» **Problem description**: Put the data below into a Markdown table with a "Row" column that numbers each line and a "Line" column that holds it. Leave out the blank lines and the pictures.

» **Records to use**:
···
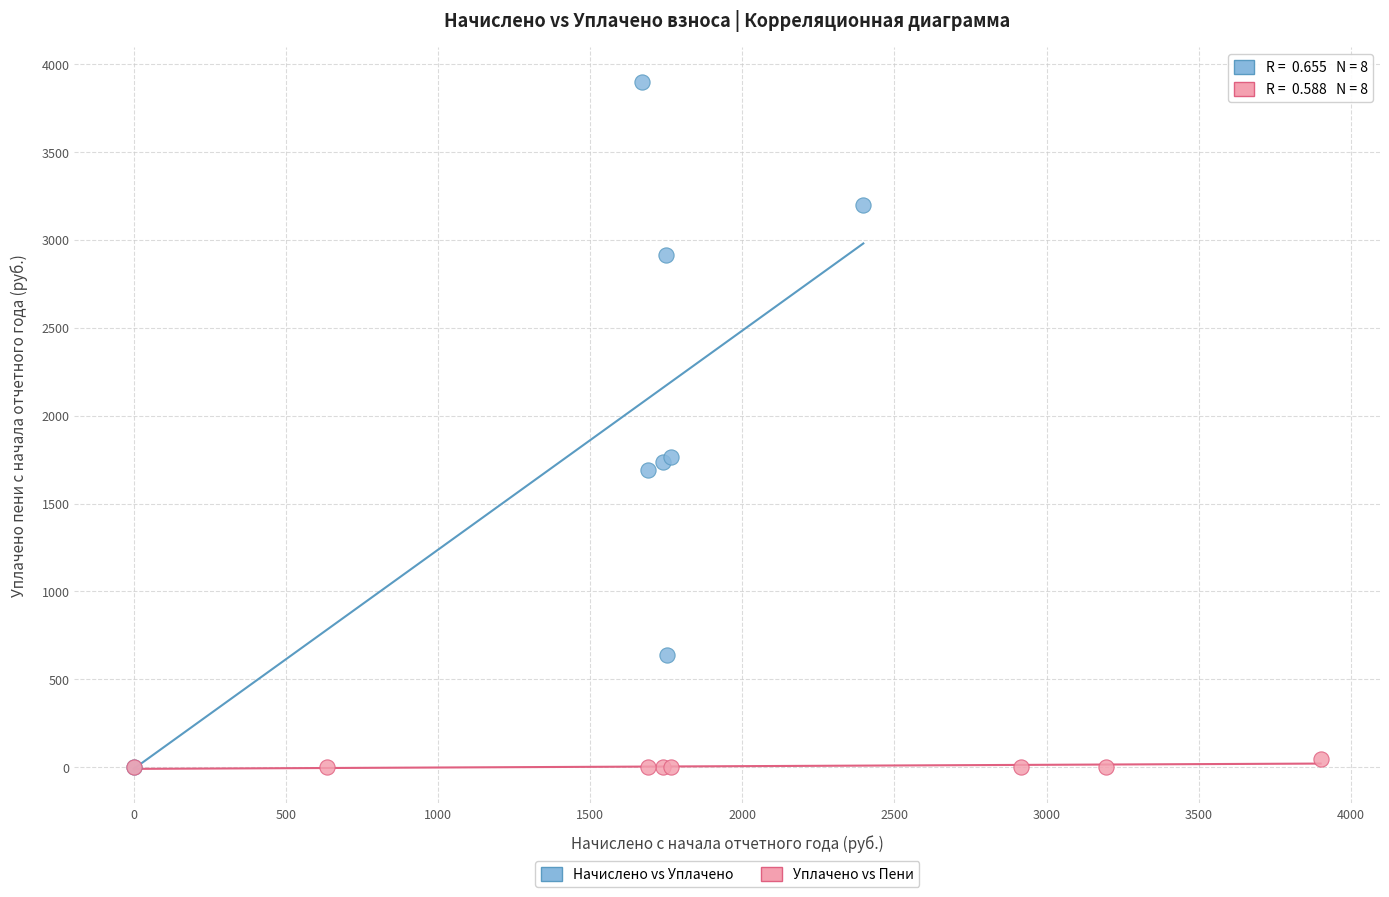

Which series has the widest spread of Y values?

Начислено vs Уплачено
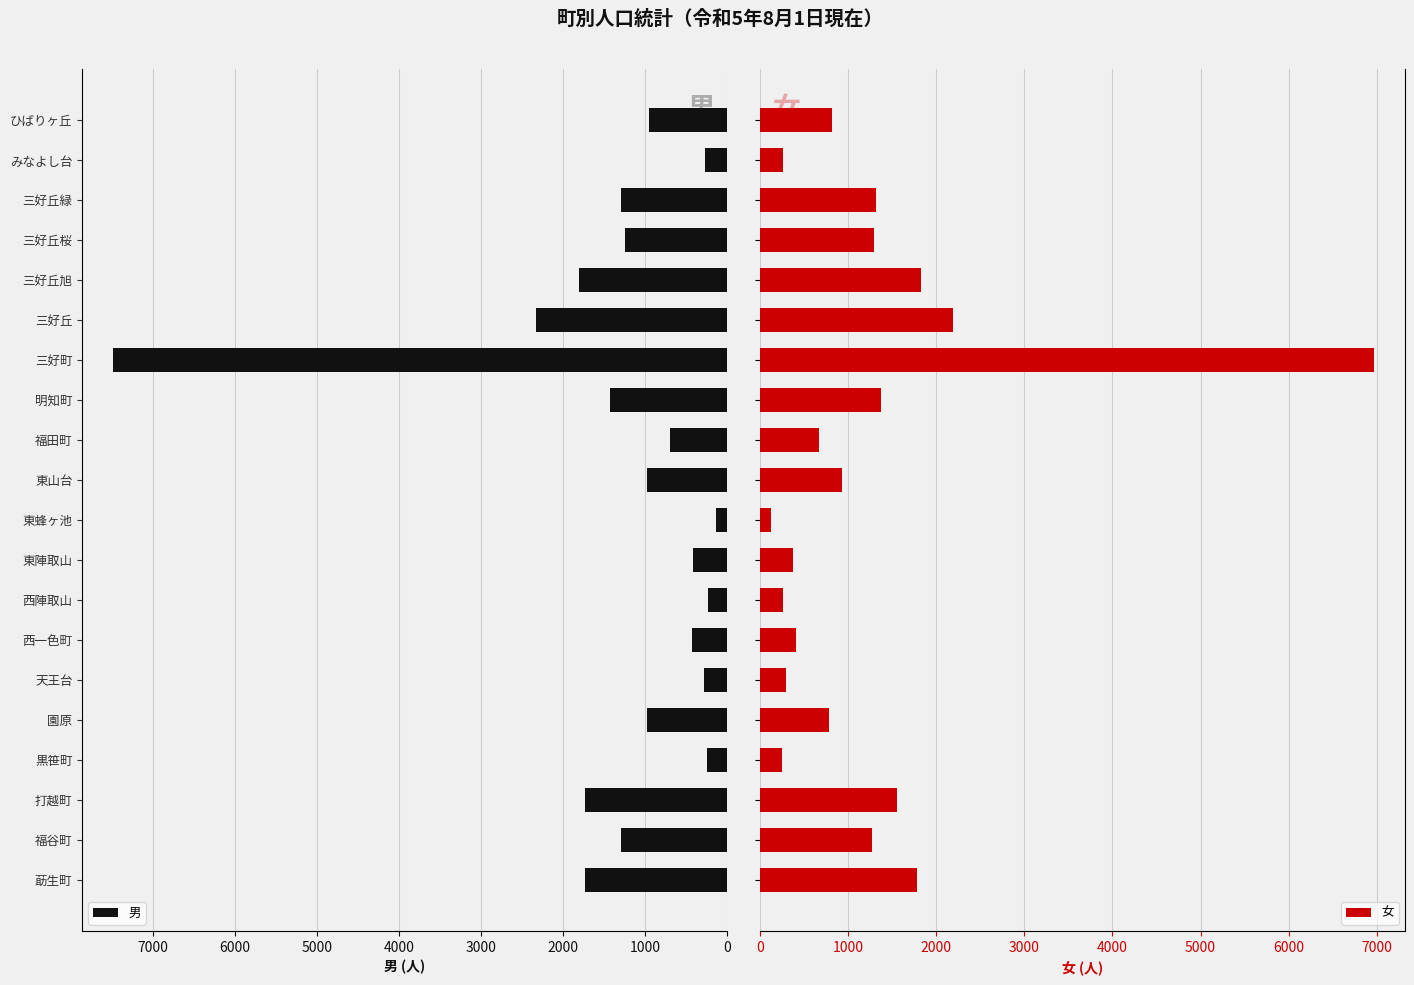

What is the sum of all 女 values?

24803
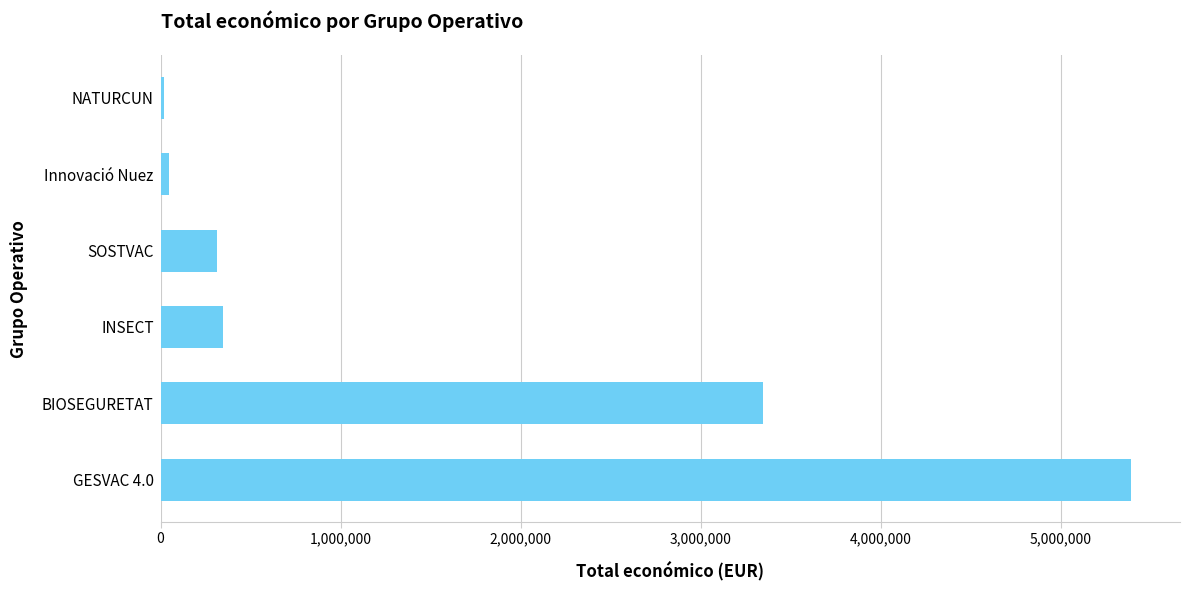

Does the chart contain stacked bars?

No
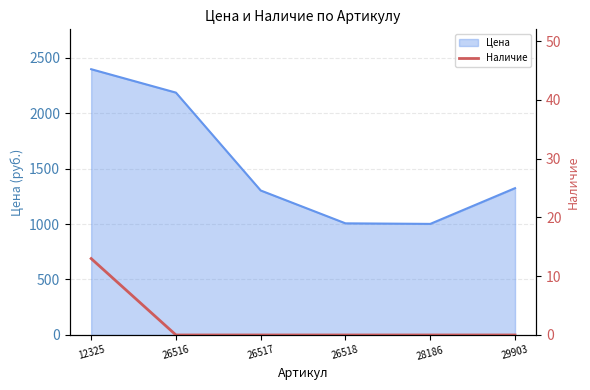

True or false: the data shows 0 at 28186.

True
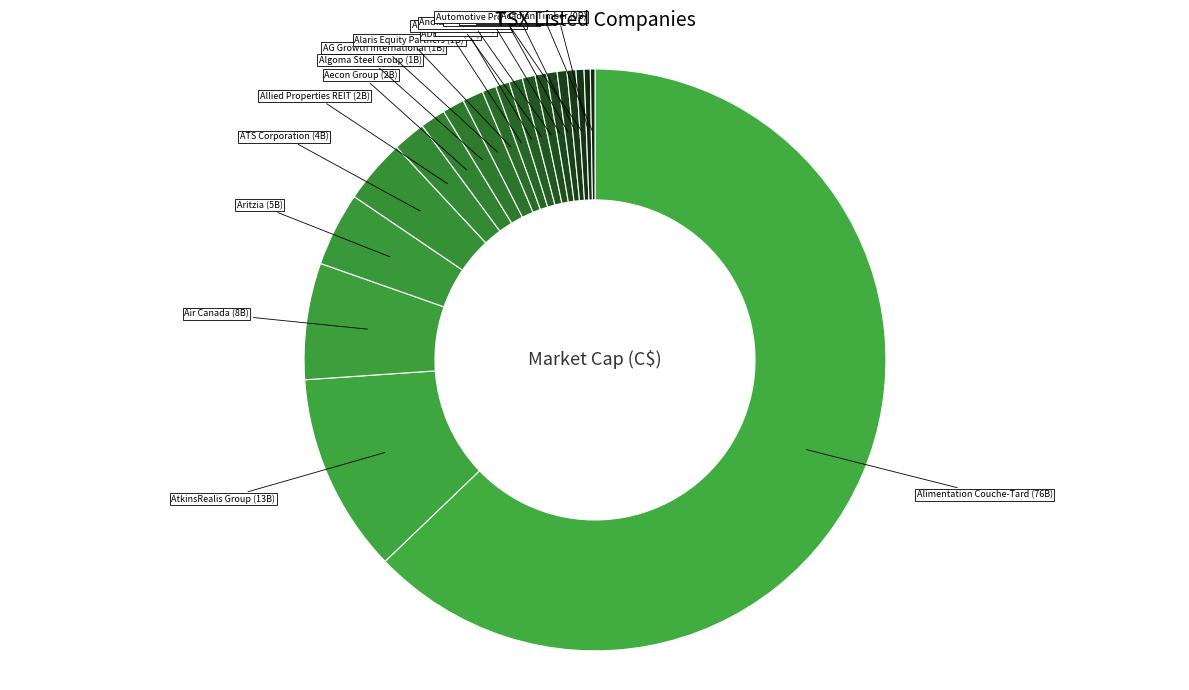

What is the largest slice in the pie chart?

Alimentation Couche-Tard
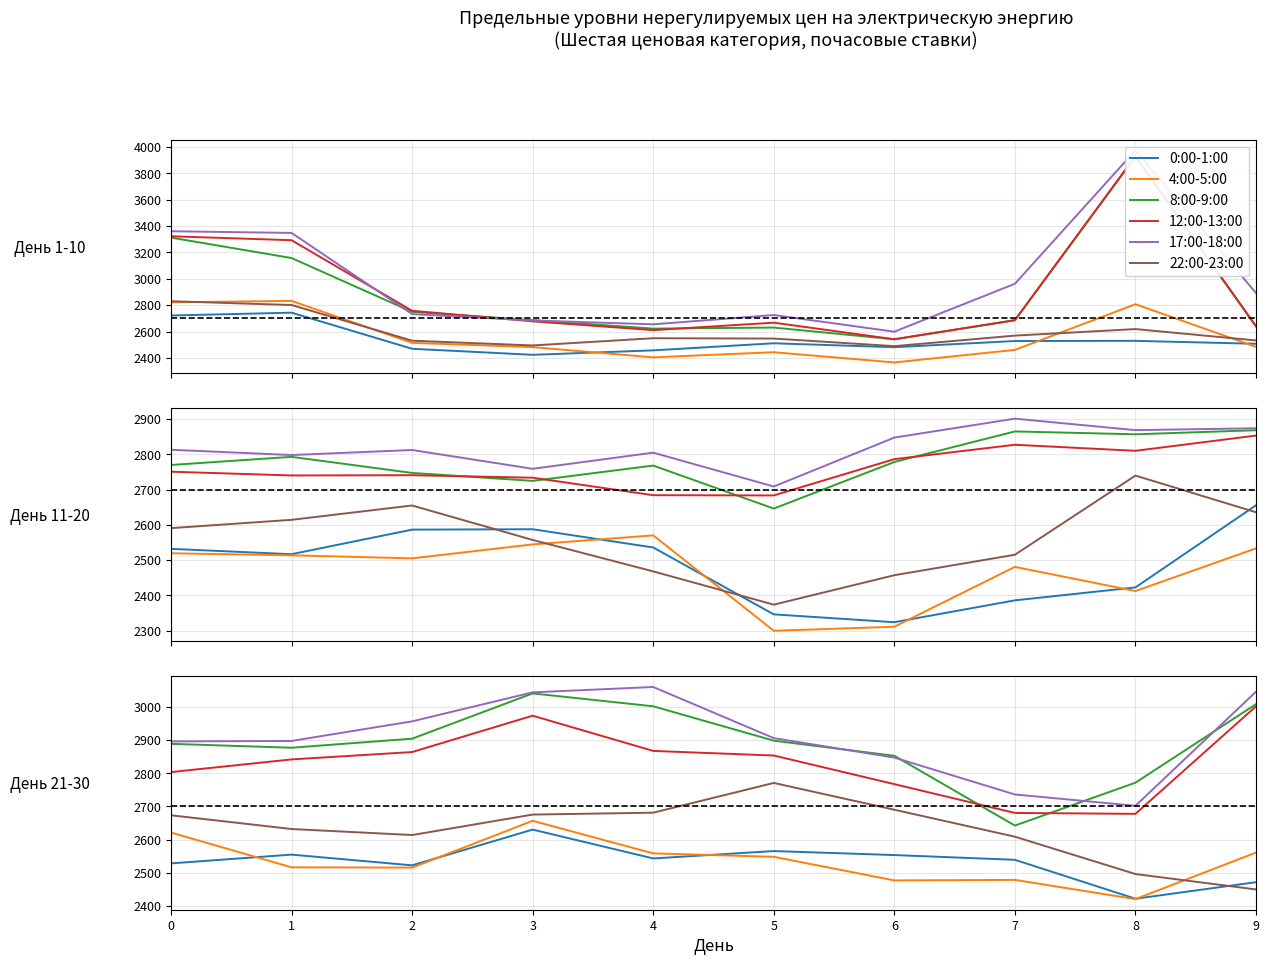

How many series are shown in this chart?

6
···
» **Response area**:
| Row | Line |
|---|---|
| 1 | Which series has the widest spread of Y values? |
| 2 | Начислено vs Уплачено |
| 3 | What is the sum of all 女 values? |
| 4 | 24803 |
| 5 | Does the chart contain stacked bars? |
| 6 | No |
| 7 | True or false: the data shows 0 at 28186. |
| 8 | True |
| 9 | What is the largest slice in the pie chart? |
| 10 | Alimentation Couche-Tard |
| 11 | How many series are shown in this chart? |
| 12 | 6 |